To combat inflation, which had its highest reading in June at 9.2%, the Federal Reserve has raised interest rates six times this year: +0.25% in March, +0.50% in May, and +0.75% in June, July, September, and November.
“For those that believe the Fed will be cutting rates next year, we would remind them that inflation wasn’t transitory, and this jobs report is another example of why the Fed is going to be fighting inflation for a much longer period than many currently expect,” said Zaccarelli.
The weakness expressed in retail trade could be an early sign that consumer spending has been maxed out. Retail trade employment has fallen by 62,000 since August, according to BLS.
This is supported by data showing that a typical consumer’s personal savings balance has essentially been wiped out while credit card debt continues to rise.
The standard cost of living has certainly risen from the days in which Fed chair Powell and Treasury Secretary Jennet Yellen claimed inflation was transitory. On Wednesday, Yellen proposed that the monthly employment report and inflation numbers (CPI) were the most essential data points that officials continue to track and monitor.
In October, year-over-year inflation was reported at 7.7%, reflecting a monthly increase of 0.4%, according to October’s BLS report. This was down from the yearly high of 9.2% reported in June.
To ensure that inflation is heading toward the Fed’s 2% target rate, monetary and financial authorities closely track the economic strength of consumers and employers.

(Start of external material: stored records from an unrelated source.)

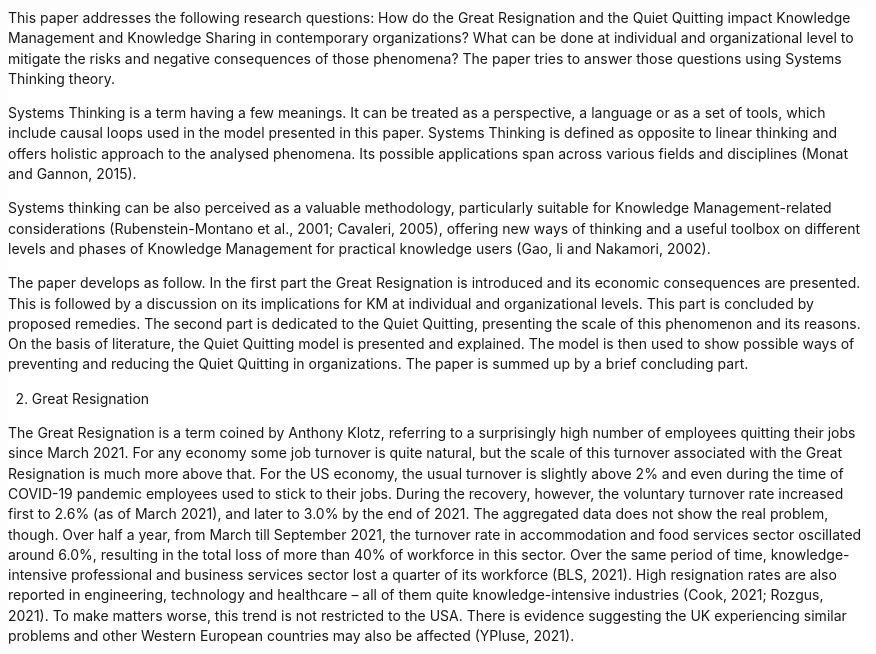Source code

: This paper addresses the following research questions: How do the Great Resignation and the Quiet Quitting
impact Knowledge Management and Knowledge Sharing in contemporary organizations? What can be done at
individual and organizational level to mitigate the risks and negative consequences of those phenomena? The
paper tries to answer those questions using Systems Thinking theory.

Systems Thinking is a term having a few meanings. It can be treated as a perspective, a language or as a set of
tools,  which  include  causal  loops  used  in  the  model  presented  in  this  paper.  Systems  Thinking  is  defined  as
opposite to linear thinking and offers holistic approach to the analysed phenomena. Its possible applications
span across various fields and disciplines (Monat and Gannon, 2015).

Systems  thinking  can  be  also  perceived  as  a  valuable  methodology,  particularly  suitable  for  Knowledge
Management-related considerations (Rubenstein-Montano et al., 2001; Cavaleri, 2005), offering new ways of
thinking  and  a  useful  toolbox  on  different  levels  and  phases  of  Knowledge  Management  for  practical
knowledge users (Gao, li and Nakamori, 2002).

The  paper  develops  as  follow.  In  the  first  part  the  Great  Resignation  is  introduced  and  its  economic
consequences  are  presented.  This  is  followed  by  a  discussion  on  its  implications  for  KM  at  individual  and
organizational levels. This part is concluded by proposed remedies. The second part is dedicated to the Quiet
Quitting,  presenting  the  scale  of  this  phenomenon  and  its  reasons.  On  the  basis  of  literature,  the  Quiet
Quitting model is presented and explained. The model is then used to show possible ways of preventing and
reducing the Quiet Quitting in organizations. The paper is summed up by a brief concluding part.

2.  Great Resignation

The Great Resignation is a term coined by Anthony Klotz, referring to a surprisingly high number of employees
quitting their jobs since March 2021. For any economy some job turnover is quite natural, but the scale of this
turnover  associated  with  the  Great  Resignation  is  much  more  above  that.  For  the  US  economy,  the  usual
turnover is slightly above 2% and even during the time of COVID-19 pandemic employees used to stick to their
jobs. During the recovery, however, the voluntary turnover rate increased first to 2.6% (as of March 2021), and
later to 3.0% by the end of 2021. The aggregated data does not show the real problem, though. Over half a
year, from March till September 2021, the turnover rate in accommodation and food services sector oscillated
around 6.0%, resulting in the total loss of more than 40% of workforce in this sector. Over the same period of
time, knowledge-intensive professional and business services sector lost a quarter of its workforce (BLS, 2021).
High  resignation  rates  are  also  reported  in  engineering,  technology  and  healthcare  –  all  of  them  quite
knowledge-intensive industries (Cook, 2021; Rozgus, 2021). To make matters worse, this trend is not restricted
to the USA. There is evidence suggesting the UK experiencing similar problems and other Western European
countries may also be affected (YPluse, 2021).
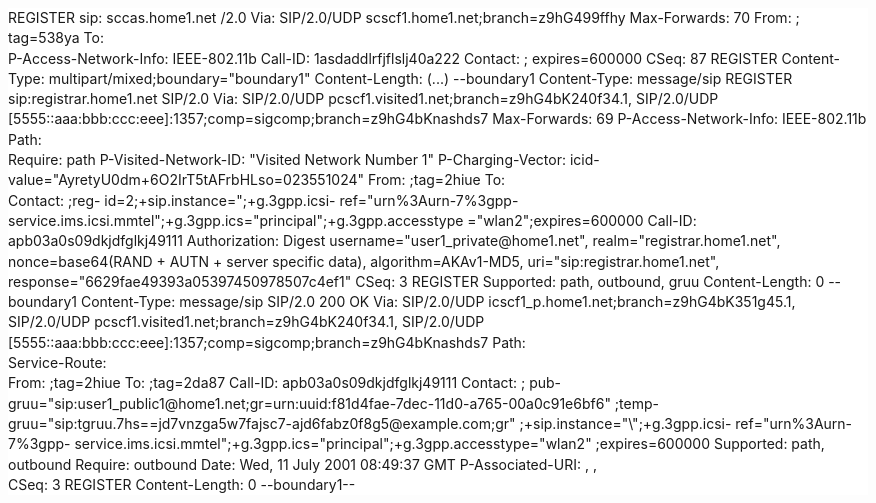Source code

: REGISTER sip: sccas.home1.net /2.0
Via: SIP/2.0/UDP scscf1.home1.net;branch=z9hG499ffhy
Max-Forwards: 70
From: \; tag=538ya
To: \
P-Access-Network-Info: IEEE-802.11b
Call-ID: 1asdaddlrfjflslj40a222
Contact: \; expires=600000
CSeq: 87 REGISTER
Content-Type: multipart/mixed;boundary=\"boundary1\"
Content-Length: (...)
\--boundary1
Content-Type: message/sip
REGISTER sip:registrar.home1.net SIP/2.0
Via: SIP/2.0/UDP pcscf1.visited1.net;branch=z9hG4bK240f34.1, SIP/2.0/UDP
[5555::aaa:bbb:ccc:eee]:1357;comp=sigcomp;branch=z9hG4bKnashds7
Max-Forwards: 69
P-Access-Network-Info: IEEE-802.11b
Path: \
Require: path
P-Visited-Network-ID: \"Visited Network Number 1\"
P-Charging-Vector: icid-value=\"AyretyU0dm+6O2IrT5tAFrbHLso=023551024\"
From: \;tag=2hiue
To: \
Contact: \;reg-
id=2;+sip.instance=\"\;+g.3gpp.icsi-
ref=\"urn%3Aurn-7%3gpp-
service.ims.icsi.mmtel\";+g.3gpp.ics=\"principal\";+g.3gpp.accesstype
=\"wlan2\";expires=600000
Call-ID: apb03a0s09dkjdfglkj49111
Authorization: Digest username=\"user1_private\@home1.net\",
realm=\"registrar.home1.net\", nonce=base64(RAND + AUTN + server specific
data), algorithm=AKAv1-MD5, uri=\"sip:registrar.home1.net\",
response=\"6629fae49393a05397450978507c4ef1\"
CSeq: 3 REGISTER
Supported: path, outbound, gruu
Content-Length: 0
\--boundary1
Content-Type: message/sip
SIP/2.0 200 OK
Via: SIP/2.0/UDP icscf1_p.home1.net;branch=z9hG4bK351g45.1, SIP/2.0/UDP
pcscf1.visited1.net;branch=z9hG4bK240f34.1, SIP/2.0/UDP
[5555::aaa:bbb:ccc:eee]:1357;comp=sigcomp;branch=z9hG4bKnashds7
Path: \
Service-Route: \
From: \;tag=2hiue
To: \;tag=2da87
Call-ID: apb03a0s09dkjdfglkj49111
Contact: \;
pub-
gruu=\"sip:user1_public1\@home1.net;gr=urn:uuid:f81d4fae-7dec-11d0-a765-00a0c91e6bf6\"
;temp-gruu=\"sip:tgruu.7hs==jd7vnzga5w7fajsc7-ajd6fabz0f8g5\@example.com;gr\"
;+sip.instance=\"\\";+g.3gpp.icsi-
ref=\"urn%3Aurn-7%3gpp-
service.ims.icsi.mmtel\";+g.3gpp.ics=\"principal\";+g.3gpp.accesstype=\"wlan2\"
;expires=600000
Supported: path, outbound
Require: outbound
Date: Wed, 11 July 2001 08:49:37 GMT
P-Associated-URI: \,
\, \
CSeq: 3 REGISTER
Content-Length: 0
\--boundary1--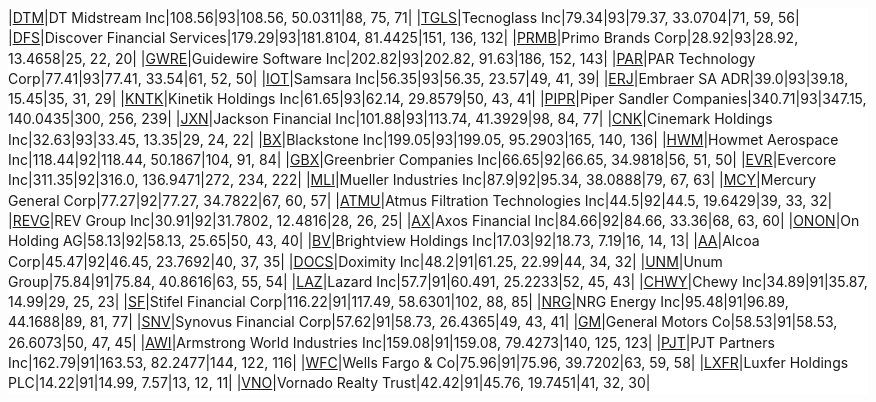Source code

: |[DTM](https://finance.yahoo.com/quote/DTM/)|DT Midstream Inc|108.56|93|108.56, 50.0311|88, 75, 71|
|[TGLS](https://finance.yahoo.com/quote/TGLS/)|Tecnoglass Inc|79.34|93|79.37, 33.0704|71, 59, 56|
|[DFS](https://finance.yahoo.com/quote/DFS/)|Discover Financial Services|179.29|93|181.8104, 81.4425|151, 136, 132|
|[PRMB](https://finance.yahoo.com/quote/PRMB/)|Primo Brands Corp|28.92|93|28.92, 13.4658|25, 22, 20|
|[GWRE](https://finance.yahoo.com/quote/GWRE/)|Guidewire Software Inc|202.82|93|202.82, 91.63|186, 152, 143|
|[PAR](https://finance.yahoo.com/quote/PAR/)|PAR Technology Corp|77.41|93|77.41, 33.54|61, 52, 50|
|[IOT](https://finance.yahoo.com/quote/IOT/)|Samsara Inc|56.35|93|56.35, 23.57|49, 41, 39|
|[ERJ](https://finance.yahoo.com/quote/ERJ/)|Embraer SA ADR|39.0|93|39.18, 15.45|35, 31, 29|
|[KNTK](https://finance.yahoo.com/quote/KNTK/)|Kinetik Holdings Inc|61.65|93|62.14, 29.8579|50, 43, 41|
|[PIPR](https://finance.yahoo.com/quote/PIPR/)|Piper Sandler Companies|340.71|93|347.15, 140.0435|300, 256, 239|
|[JXN](https://finance.yahoo.com/quote/JXN/)|Jackson Financial Inc|101.88|93|113.74, 41.3929|98, 84, 77|
|[CNK](https://finance.yahoo.com/quote/CNK/)|Cinemark Holdings Inc|32.63|93|33.45, 13.35|29, 24, 22|
|[BX](https://finance.yahoo.com/quote/BX/)|Blackstone Inc|199.05|93|199.05, 95.2903|165, 140, 136|
|[HWM](https://finance.yahoo.com/quote/HWM/)|Howmet Aerospace Inc|118.44|92|118.44, 50.1867|104, 91, 84|
|[GBX](https://finance.yahoo.com/quote/GBX/)|Greenbrier Companies Inc|66.65|92|66.65, 34.9818|56, 51, 50|
|[EVR](https://finance.yahoo.com/quote/EVR/)|Evercore Inc|311.35|92|316.0, 136.9471|272, 234, 222|
|[MLI](https://finance.yahoo.com/quote/MLI/)|Mueller Industries Inc|87.9|92|95.34, 38.0888|79, 67, 63|
|[MCY](https://finance.yahoo.com/quote/MCY/)|Mercury General Corp|77.27|92|77.27, 34.7822|67, 60, 57|
|[ATMU](https://finance.yahoo.com/quote/ATMU/)|Atmus Filtration Technologies Inc|44.5|92|44.5, 19.6429|39, 33, 32|
|[REVG](https://finance.yahoo.com/quote/REVG/)|REV Group Inc|30.91|92|31.7802, 12.4816|28, 26, 25|
|[AX](https://finance.yahoo.com/quote/AX/)|Axos Financial Inc|84.66|92|84.66, 33.36|68, 63, 60|
|[ONON](https://finance.yahoo.com/quote/ONON/)|On Holding AG|58.13|92|58.13, 25.65|50, 43, 40|
|[BV](https://finance.yahoo.com/quote/BV/)|Brightview Holdings Inc|17.03|92|18.73, 7.19|16, 14, 13|
|[AA](https://finance.yahoo.com/quote/AA/)|Alcoa Corp|45.47|92|46.45, 23.7692|40, 37, 35|
|[DOCS](https://finance.yahoo.com/quote/DOCS/)|Doximity Inc|48.2|91|61.25, 22.99|44, 34, 32|
|[UNM](https://finance.yahoo.com/quote/UNM/)|Unum Group|75.84|91|75.84, 40.8616|63, 55, 54|
|[LAZ](https://finance.yahoo.com/quote/LAZ/)|Lazard Inc|57.7|91|60.491, 25.2233|52, 45, 43|
|[CHWY](https://finance.yahoo.com/quote/CHWY/)|Chewy Inc|34.89|91|35.87, 14.99|29, 25, 23|
|[SF](https://finance.yahoo.com/quote/SF/)|Stifel Financial Corp|116.22|91|117.49, 58.6301|102, 88, 85|
|[NRG](https://finance.yahoo.com/quote/NRG/)|NRG Energy Inc|95.48|91|96.89, 44.1688|89, 81, 77|
|[SNV](https://finance.yahoo.com/quote/SNV/)|Synovus Financial Corp|57.62|91|58.73, 26.4365|49, 43, 41|
|[GM](https://finance.yahoo.com/quote/GM/)|General Motors Co|58.53|91|58.53, 26.6073|50, 47, 45|
|[AWI](https://finance.yahoo.com/quote/AWI/)|Armstrong World Industries Inc|159.08|91|159.08, 79.4273|140, 125, 123|
|[PJT](https://finance.yahoo.com/quote/PJT/)|PJT Partners Inc|162.79|91|163.53, 82.2477|144, 122, 116|
|[WFC](https://finance.yahoo.com/quote/WFC/)|Wells Fargo & Co|75.96|91|75.96, 39.7202|63, 59, 58|
|[LXFR](https://finance.yahoo.com/quote/LXFR/)|Luxfer Holdings PLC|14.22|91|14.99, 7.57|13, 12, 11|
|[VNO](https://finance.yahoo.com/quote/VNO/)|Vornado Realty Trust|42.42|91|45.76, 19.7451|41, 32, 30|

Even as the Fed attempts to reduce inflation through its interest rate policy, Secretary Yellen stated that significant layoffs, while important, are not necessary to ensure the Fed’s success.
“What you’re seeing is some writing down of future growth that is inducing firms to rethink people they really need to hire,” Yellen said. “So, we’ve seen the beginnings of job openings fall off a little bit.”
Analysts predict that December’s federal open market committee (FOMC) meeting, scheduled for December 14, will bring another +0.50% interest rate increase.